• [Provided records]:
---+---

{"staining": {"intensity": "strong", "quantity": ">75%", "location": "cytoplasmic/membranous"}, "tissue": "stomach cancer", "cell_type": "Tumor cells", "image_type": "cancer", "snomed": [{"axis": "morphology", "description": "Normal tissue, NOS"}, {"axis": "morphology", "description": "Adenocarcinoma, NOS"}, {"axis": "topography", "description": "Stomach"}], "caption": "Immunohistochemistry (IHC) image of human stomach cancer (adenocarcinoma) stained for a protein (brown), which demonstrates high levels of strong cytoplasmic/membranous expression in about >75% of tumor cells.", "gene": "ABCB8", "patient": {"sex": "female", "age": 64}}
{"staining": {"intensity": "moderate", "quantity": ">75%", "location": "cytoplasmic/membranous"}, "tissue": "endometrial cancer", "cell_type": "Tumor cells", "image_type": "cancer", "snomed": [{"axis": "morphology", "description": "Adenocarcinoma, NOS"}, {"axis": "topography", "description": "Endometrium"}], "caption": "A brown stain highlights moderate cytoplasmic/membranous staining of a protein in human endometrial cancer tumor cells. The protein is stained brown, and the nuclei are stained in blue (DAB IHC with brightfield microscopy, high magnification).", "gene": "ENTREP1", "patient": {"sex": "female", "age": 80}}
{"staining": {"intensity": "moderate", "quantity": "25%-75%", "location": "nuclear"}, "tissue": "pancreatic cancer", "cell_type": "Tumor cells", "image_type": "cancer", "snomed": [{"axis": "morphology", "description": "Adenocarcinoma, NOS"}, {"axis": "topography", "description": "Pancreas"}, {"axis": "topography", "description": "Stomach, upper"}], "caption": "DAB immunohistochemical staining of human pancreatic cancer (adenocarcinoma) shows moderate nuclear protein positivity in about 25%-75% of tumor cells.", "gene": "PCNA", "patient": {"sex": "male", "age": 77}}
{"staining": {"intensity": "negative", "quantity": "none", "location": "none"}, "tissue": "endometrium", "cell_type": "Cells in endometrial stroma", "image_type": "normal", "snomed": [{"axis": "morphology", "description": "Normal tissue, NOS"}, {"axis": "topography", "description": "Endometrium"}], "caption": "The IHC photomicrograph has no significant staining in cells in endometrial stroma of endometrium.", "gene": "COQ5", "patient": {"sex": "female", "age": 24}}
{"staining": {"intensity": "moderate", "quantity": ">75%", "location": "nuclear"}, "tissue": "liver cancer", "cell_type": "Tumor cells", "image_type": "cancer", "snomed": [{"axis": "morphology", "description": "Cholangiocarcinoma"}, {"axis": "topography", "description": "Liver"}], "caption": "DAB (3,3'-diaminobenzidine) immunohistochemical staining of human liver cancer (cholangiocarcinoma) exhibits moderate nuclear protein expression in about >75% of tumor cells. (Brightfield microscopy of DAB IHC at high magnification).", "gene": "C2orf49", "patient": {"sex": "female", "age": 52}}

---+---

• [Exercise directions]: Using the records, report how many lines contain the word "immunohistochemical", adding no other text.

• [Solution to the exercise]: 2